Page MenuHomePhabricator

Broken elasticsearch-prometheus-exporter service on logstash nodes after reboot
Closed, ResolvedPublic

Description

When I rebooted logstash1007-1009 for security updates, they had a failed service for prometheus-elasticsearch-exporter.service when they came back up:

sudo systemctl list-units | grep failed
• prometheus-elasticsearch-exporter.service loaded failed failed    Prometheus exporter for Elasticsearch

The actual exporter instance (-9200) seems to be running fine.

In journalctl it can be seen that this is caused by the missing Environment file:

Nov 28 10:49:52 logstash1009 systemd[1]: Starting Prometheus exporter for Elasticsearch...
Nov 28 10:49:52 logstash1009 systemd[1]: Failed to load environment files: No such file or directory
Nov 28 10:49:52 logstash1009 systemd[1]: prometheus-elasticsearch-exporter.service failed to run 'start' task: No such file or directory

This environment file was explictly removed in puppet:
https://github.com/wikimedia/puppet/blob/production/modules/prometheus/manifests/elasticsearch_exporter/common.pp#L8
The same Puppet class also ensures that the exporter is stopped, but at that point it has already failed (it gets started upon system boot)

Given that the prometheus-elasticsearch-exporter ships a systemd unit we don't use (and which can't even start due to the removal of the environment file) it would be best if prometheus-elasticsearch-exporter were masked in puppet (via systemctl mask prometheus-elasticsearch-exporter.service).

Event Timeline

Restricted Application added a project: Discovery-Search. · View Herald TranscriptNov 28 2018, 11:52 AM
Restricted Application added a subscriber: Aklapper. · View Herald Transcript
MoritzMuehlenhoff triaged this task as Normal priority.Nov 28 2018, 11:52 AM

@MoritzMuehlenhoff can you verify that prometheus-elasticsearch-exporter.service no longer fails and is masked?
Thanks!

I can confirm that prometheus-elasticsearch-exporter.service is masked on logstash nodes. I have not rebooted one of the nodes, but I think this is good enough to close this task.

If there are any problem after next reboot, we can always reopen.

debt closed this task as Resolved.Jan 18 2019, 7:10 PM
debt claimed this task.

Work task 1: Reproduce the passage of the exporter bug report between "Restricted Application added a project: Discovery-Search." and "close this task.", inclusive.
Work task 2:
Using the exporter bug report, answer these questions:
(a) Which logstash nodes were rebooted for security updates?
(b) What priority was the task triaged as?
(c) On what date and at what time was the task closed as Resolved?

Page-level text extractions

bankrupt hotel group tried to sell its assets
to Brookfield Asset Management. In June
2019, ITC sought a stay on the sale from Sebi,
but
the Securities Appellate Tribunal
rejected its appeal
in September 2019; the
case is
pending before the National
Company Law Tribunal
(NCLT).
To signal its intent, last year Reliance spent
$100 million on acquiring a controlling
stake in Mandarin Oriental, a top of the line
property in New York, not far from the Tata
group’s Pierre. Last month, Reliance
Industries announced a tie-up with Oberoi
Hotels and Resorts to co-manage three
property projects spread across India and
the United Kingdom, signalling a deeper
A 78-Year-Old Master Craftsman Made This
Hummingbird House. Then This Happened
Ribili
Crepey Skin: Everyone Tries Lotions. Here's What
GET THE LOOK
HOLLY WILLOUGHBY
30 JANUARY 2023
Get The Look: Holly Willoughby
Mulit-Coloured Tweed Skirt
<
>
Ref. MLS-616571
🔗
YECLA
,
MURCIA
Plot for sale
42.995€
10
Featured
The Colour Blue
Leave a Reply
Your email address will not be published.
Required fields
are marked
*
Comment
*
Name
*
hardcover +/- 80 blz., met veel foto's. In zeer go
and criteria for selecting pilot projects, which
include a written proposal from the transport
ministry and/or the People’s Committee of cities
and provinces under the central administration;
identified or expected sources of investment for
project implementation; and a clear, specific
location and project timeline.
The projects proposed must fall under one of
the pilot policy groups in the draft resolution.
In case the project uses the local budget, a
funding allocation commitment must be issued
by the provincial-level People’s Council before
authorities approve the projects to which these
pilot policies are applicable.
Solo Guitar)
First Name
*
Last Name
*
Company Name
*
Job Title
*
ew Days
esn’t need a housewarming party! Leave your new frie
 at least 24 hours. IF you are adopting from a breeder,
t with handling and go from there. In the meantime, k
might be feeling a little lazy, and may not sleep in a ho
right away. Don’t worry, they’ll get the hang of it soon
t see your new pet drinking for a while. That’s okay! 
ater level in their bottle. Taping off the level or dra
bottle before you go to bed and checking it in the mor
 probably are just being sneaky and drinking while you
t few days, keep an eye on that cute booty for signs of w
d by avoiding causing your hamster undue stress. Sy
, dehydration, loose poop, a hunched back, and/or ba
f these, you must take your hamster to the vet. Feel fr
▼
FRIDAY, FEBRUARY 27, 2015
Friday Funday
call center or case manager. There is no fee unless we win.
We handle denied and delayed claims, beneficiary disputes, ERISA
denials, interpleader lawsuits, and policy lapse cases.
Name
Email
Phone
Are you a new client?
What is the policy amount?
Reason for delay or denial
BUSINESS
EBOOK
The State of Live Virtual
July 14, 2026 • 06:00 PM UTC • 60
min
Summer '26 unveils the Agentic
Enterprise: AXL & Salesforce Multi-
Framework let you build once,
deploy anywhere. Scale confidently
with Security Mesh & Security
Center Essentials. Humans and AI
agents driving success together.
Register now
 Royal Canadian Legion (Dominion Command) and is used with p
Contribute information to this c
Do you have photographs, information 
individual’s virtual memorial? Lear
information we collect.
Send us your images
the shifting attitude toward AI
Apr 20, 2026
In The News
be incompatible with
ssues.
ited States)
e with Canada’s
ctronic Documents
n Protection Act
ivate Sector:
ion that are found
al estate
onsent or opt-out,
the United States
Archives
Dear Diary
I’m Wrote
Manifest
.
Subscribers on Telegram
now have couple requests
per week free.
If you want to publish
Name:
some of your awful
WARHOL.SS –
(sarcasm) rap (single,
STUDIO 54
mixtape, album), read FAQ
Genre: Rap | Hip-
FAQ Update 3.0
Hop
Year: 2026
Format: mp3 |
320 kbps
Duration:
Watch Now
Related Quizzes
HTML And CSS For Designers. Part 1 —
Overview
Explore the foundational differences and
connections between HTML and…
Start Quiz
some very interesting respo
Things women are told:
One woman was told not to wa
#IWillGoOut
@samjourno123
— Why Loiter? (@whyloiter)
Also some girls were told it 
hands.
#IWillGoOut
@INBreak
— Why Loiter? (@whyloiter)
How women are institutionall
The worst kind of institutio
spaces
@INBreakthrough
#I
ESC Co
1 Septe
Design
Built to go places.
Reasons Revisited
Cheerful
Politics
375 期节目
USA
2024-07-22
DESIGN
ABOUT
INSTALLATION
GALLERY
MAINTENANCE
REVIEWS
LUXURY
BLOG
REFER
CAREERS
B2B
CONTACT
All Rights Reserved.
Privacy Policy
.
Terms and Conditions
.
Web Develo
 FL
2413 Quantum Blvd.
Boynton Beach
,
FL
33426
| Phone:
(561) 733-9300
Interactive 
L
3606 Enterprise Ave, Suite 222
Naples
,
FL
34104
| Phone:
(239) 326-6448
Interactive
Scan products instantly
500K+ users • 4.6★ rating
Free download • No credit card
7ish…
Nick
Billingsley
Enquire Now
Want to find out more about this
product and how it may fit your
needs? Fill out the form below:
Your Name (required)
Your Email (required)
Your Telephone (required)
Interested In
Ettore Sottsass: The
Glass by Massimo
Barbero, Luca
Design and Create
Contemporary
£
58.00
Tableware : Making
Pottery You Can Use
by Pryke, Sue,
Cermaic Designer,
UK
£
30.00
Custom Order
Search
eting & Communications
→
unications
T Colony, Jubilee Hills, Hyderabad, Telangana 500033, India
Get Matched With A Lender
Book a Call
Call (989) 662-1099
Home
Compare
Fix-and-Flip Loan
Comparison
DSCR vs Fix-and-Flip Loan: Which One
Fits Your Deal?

Written solution 1:
Restricted Application added a project: Discovery-Search. · View Herald TranscriptNov 28 2018, 11:52 AM
Restricted Application added a subscriber: Aklapper. · View Herald Transcript
MoritzMuehlenhoff triaged this task as Normal priority.Nov 28 2018, 11:52 AM

@MoritzMuehlenhoff can you verify that prometheus-elasticsearch-exporter.service no longer fails and is masked?
Thanks!

I can confirm that prometheus-elasticsearch-exporter.service is masked on logstash nodes. I have not rebooted one of the nodes, but I think this is good enough to close this task.

Written solution 2:
(a) logstash1007-1009
(b) Normal
(c) Jan 18 2019, 7:10 PM